More information after the jump.
Over the weekend, Google security engineer Travis Ormandy posted his recent discovery that Ubisoft's Uplay DRM might allow malicious sites access to PC users' machines, based on his own time with Assassin's Creed: Revelations. The exploit relates to a browser-based plugin which could potentially allow Internet ne'er-do-wells the ability to install data-heisting trojans and the like from users' machines.
As of this morning, Ubisoft has potentially fixed the exploit with the 2.04 patch which, according to its changelog provides a "Fix addressing browser plug-in.
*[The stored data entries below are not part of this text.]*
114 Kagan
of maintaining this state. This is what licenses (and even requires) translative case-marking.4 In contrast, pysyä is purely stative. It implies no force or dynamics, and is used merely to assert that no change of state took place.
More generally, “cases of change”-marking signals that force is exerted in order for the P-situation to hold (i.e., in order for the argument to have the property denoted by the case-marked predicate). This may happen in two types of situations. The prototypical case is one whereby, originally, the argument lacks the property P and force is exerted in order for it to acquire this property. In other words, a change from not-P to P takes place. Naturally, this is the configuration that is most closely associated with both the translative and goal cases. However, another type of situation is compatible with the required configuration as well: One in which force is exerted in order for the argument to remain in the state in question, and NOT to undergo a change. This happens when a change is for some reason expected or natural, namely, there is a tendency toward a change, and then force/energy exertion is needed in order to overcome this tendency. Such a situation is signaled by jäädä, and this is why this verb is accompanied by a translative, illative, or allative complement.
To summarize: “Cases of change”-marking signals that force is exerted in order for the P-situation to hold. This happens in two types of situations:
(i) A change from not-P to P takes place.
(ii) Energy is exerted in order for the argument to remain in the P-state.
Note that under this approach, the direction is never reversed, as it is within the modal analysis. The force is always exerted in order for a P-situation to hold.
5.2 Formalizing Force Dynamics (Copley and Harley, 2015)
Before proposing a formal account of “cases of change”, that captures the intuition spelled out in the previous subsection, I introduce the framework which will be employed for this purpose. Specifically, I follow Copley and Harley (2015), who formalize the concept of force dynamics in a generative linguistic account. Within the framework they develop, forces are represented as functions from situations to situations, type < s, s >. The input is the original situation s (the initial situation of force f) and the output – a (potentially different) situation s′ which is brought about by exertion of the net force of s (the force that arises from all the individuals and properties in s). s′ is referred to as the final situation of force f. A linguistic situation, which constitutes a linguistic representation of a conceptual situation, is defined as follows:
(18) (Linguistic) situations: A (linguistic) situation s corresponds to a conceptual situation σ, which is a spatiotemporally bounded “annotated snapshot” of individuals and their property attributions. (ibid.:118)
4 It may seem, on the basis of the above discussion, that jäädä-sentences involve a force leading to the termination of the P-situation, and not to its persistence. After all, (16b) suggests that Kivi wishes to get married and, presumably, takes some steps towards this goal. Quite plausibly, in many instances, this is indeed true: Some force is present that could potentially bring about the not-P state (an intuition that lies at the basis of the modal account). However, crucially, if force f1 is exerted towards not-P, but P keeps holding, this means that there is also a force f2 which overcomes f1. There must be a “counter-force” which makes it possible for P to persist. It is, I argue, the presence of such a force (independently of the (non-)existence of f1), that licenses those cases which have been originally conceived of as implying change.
Plug-in now only able to open UPlay application." Digital Foundry has tested the vulnerability after the patch and found the issue has been resolved. Users still concerned about the vulnerability of Uplay can also disable the Uplay plugin in their browser.
So if Ubisoft has fixed the issue, what's the story here? In the past, Ubisoft has had, let's say "rocky" deployments of their DRM schemes, from their use of the often buggy StarForce platform back in '05 (which ultimately landed them in court) to their most recent always on Online Services Platform.